BRIEF
Give the number of lines in the following entries that contain the word "myHandedness", with nothing added.
+-------+
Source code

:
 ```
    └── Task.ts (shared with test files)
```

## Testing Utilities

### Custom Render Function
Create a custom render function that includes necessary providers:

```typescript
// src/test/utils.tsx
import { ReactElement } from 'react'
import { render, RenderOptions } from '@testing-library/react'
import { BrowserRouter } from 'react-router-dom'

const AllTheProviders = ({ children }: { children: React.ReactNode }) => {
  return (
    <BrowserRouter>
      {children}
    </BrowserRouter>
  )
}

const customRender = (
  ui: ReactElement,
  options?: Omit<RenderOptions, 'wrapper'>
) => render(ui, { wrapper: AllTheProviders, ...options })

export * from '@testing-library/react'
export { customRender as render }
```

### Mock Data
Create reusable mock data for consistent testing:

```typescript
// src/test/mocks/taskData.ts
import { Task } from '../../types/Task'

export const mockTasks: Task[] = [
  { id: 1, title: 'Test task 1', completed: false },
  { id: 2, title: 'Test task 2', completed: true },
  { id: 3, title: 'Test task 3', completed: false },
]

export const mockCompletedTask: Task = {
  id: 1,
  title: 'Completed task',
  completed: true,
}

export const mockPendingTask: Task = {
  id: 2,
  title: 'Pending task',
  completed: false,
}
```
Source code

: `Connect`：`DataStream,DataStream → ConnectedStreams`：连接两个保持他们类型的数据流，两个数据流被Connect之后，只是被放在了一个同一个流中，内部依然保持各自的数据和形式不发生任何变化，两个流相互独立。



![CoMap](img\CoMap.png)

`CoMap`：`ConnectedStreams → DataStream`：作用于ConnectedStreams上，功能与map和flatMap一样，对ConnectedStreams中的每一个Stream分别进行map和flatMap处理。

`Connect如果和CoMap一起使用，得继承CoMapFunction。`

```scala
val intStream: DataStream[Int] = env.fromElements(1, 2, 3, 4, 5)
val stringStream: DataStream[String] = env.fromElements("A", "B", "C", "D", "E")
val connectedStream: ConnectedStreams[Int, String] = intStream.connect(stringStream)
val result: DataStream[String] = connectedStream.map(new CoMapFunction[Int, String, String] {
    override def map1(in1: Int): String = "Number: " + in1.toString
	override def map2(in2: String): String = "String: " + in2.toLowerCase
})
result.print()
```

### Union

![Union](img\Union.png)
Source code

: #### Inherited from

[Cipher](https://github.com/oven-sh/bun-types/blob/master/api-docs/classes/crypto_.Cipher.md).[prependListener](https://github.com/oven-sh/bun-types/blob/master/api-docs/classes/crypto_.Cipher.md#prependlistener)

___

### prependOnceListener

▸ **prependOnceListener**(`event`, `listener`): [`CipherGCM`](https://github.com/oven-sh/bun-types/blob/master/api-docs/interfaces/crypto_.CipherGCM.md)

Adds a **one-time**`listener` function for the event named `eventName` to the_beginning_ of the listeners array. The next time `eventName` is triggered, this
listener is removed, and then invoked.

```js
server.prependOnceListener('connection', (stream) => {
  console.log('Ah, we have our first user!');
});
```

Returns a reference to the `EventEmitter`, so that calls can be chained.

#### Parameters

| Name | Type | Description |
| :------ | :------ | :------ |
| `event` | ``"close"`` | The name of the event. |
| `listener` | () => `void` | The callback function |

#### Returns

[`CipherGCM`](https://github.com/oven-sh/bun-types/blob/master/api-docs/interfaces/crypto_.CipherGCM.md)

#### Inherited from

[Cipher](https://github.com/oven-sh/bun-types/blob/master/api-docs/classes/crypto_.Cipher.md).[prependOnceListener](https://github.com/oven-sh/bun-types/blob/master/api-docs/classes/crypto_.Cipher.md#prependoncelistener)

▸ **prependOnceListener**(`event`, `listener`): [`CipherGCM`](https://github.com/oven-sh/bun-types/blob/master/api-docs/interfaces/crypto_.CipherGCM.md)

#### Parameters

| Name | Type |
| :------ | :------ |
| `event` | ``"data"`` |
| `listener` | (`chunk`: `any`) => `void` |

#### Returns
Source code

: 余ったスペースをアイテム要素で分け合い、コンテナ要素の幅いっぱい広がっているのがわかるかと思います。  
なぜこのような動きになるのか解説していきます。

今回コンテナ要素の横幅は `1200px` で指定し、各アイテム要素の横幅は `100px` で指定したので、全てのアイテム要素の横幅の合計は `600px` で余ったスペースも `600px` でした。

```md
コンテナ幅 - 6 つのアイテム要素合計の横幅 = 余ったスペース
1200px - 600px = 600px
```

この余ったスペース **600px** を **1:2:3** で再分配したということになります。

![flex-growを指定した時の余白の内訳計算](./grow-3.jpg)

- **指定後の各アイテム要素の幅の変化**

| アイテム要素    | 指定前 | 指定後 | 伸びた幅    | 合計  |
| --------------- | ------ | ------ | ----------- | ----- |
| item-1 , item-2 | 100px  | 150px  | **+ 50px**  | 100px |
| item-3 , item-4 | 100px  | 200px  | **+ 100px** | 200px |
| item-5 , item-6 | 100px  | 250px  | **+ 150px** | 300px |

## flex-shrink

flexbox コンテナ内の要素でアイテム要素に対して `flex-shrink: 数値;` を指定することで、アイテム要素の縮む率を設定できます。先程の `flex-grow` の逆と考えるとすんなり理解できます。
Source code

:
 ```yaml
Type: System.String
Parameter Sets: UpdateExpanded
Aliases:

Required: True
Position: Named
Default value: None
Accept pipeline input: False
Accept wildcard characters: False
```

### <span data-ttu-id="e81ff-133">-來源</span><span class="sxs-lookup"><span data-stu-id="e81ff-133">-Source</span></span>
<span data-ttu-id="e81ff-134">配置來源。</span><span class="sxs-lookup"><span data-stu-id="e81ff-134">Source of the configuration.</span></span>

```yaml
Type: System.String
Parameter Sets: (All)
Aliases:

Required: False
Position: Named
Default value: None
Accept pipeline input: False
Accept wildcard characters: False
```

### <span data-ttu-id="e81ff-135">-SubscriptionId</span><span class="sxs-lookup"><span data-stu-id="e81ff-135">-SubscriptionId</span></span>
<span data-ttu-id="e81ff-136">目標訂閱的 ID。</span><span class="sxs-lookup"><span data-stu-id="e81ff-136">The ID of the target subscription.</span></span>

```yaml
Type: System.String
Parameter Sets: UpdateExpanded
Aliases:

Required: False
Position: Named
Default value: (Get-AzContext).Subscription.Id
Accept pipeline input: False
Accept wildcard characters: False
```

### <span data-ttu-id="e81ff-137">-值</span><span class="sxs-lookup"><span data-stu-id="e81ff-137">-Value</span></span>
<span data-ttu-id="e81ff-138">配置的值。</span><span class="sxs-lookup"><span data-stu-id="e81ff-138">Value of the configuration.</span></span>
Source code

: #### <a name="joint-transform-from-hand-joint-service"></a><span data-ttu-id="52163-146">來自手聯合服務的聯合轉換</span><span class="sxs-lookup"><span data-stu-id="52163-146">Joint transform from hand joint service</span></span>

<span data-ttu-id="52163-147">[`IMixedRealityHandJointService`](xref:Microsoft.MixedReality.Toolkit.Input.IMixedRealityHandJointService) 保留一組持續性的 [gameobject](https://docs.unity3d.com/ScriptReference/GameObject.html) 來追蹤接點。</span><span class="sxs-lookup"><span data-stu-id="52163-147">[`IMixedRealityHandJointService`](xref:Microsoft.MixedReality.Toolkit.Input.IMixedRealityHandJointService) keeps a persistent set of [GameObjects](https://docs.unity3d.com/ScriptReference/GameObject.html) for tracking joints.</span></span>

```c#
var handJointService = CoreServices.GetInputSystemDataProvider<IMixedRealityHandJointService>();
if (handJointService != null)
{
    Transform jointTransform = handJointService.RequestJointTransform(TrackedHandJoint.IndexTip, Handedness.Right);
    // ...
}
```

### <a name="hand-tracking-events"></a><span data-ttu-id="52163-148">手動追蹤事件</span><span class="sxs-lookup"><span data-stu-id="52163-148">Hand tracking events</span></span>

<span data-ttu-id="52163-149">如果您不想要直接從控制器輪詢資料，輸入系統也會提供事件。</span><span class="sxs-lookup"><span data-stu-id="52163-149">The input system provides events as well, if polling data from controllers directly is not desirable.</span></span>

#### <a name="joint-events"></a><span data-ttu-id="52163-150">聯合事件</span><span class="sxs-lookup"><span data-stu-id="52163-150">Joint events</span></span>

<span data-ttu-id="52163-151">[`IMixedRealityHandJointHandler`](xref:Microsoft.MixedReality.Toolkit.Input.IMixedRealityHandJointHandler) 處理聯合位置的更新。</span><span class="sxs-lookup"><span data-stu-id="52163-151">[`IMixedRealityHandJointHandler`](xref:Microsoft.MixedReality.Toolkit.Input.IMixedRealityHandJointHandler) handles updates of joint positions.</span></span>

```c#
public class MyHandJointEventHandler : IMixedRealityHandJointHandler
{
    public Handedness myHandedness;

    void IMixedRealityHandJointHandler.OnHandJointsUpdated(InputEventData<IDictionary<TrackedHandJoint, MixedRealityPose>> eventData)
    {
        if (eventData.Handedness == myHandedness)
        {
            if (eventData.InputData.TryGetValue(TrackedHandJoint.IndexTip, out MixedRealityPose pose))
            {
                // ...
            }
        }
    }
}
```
+-------+
REPLY
2